Adam optimization, in addition, takes 2 additional steps beyond SGD:

Update biased first order moment estimate

\[\begin{align*} m & := \beta_1 m + (1 − \beta_1)\nabla_\theta J(\theta)\\ \theta & := \theta - \alpha m \end{align*}\]

As \(m\) is set as a weighted average of the rolling gradient average of the previous iterations and the gradient of the current iteration, we can expect the momentum step making the gradient descent update smoother than that of the SGD (which only consider the current iteration). The current gradient (\(\nabla_{\theta} J(\theta)\)) will be weighted larger than the individual gradients after k (\(\frac{\beta_1}{1-\beta_1}\)) iterations, as the individual previous gradients has a weight of \(\frac{\beta_1}{k}\) (where k = num of past iterations).

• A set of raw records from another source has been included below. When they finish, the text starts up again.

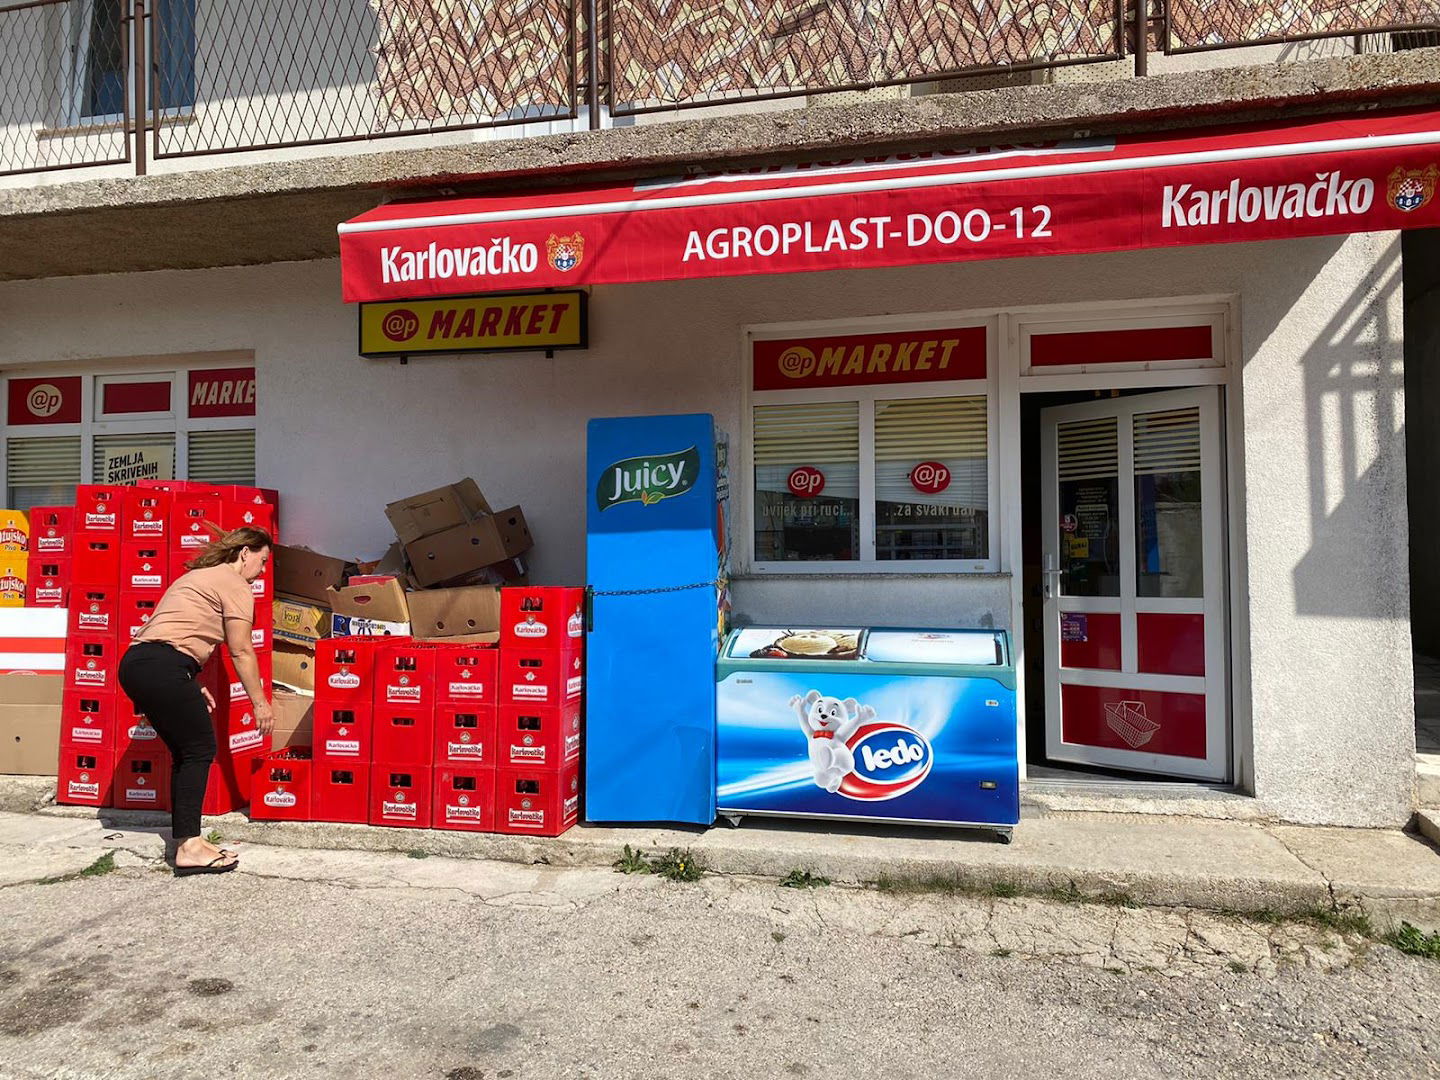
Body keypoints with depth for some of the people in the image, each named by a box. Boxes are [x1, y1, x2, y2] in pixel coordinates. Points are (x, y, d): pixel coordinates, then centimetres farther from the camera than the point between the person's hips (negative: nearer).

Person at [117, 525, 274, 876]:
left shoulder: (197, 576, 27)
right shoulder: (234, 584, -2)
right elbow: (241, 652, -2)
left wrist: (191, 686, 22)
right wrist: (260, 702, 5)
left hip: (135, 663, 10)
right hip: (162, 667, -10)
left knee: (186, 751, 13)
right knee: (200, 748, -3)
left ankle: (187, 839, 15)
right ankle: (189, 847, -5)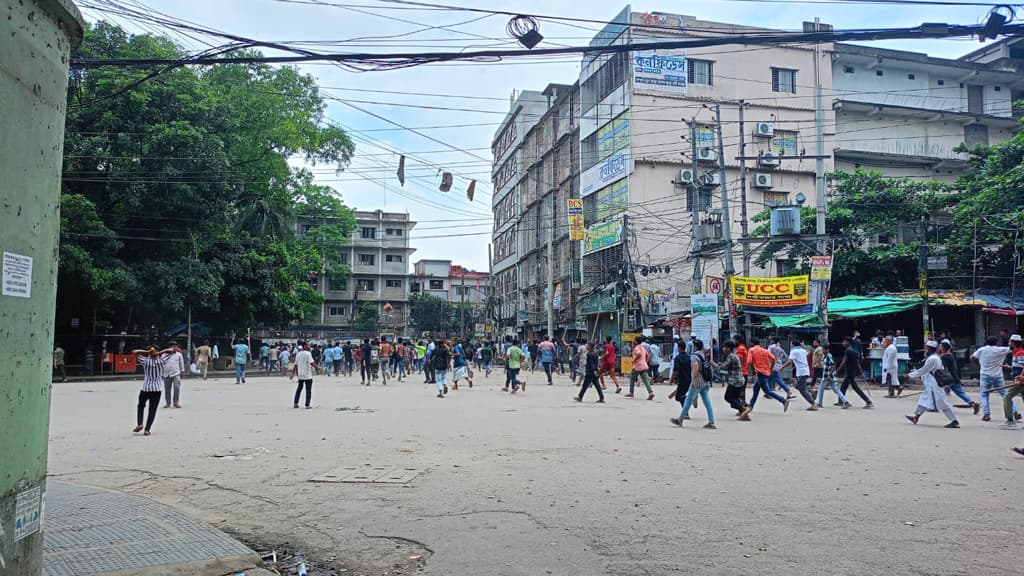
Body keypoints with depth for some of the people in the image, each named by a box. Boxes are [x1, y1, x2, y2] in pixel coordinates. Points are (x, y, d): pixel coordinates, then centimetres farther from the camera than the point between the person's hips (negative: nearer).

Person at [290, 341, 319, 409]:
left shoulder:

Update biased second order raw moment estimate

\[\begin{align*} v & := \beta_2 v + (1 − \beta_2)(\nabla_\theta J(\theta) \odot \nabla_\theta J(\theta))\\ \theta & := \theta - \alpha \frac{m}{\sqrt{v}} \end{align*}\]

As \(m\) is divided by the \(\sqrt{v}\) (the gradient of Adam), the gradients that have smaller gradient magnitude (\(v\)) will get larger updates. As \(v\) is derived from squared of \(\nabla_{\theta} J(\theta)\), \(v\) is usually associated with smaller gradient. This might help further smoothing out the gradient descent from the momentum step, by giving larger weights to the smaller gradients when the SGD update does not guarantee continuous descending in the gradients.

Note: Method of moment

Method of moment in statistics implies the following:

The \(k^{th}\) moment of a random variable X with its pdf, \(f(x)\) can be expressed as:

\[E(X^k) = \int_X x^k f(x) dx\]

Therefore, the first moment of X is \(E(X)\), which is the mean of the distribution; and the second moment of X is \(E(X^2)\), which is the sum of mean squared and the variance (\(\text{Var}(X) = E(X^2) - E(X)^2\)).

Original Adam paper is here; Helpful documentation of moment statistics.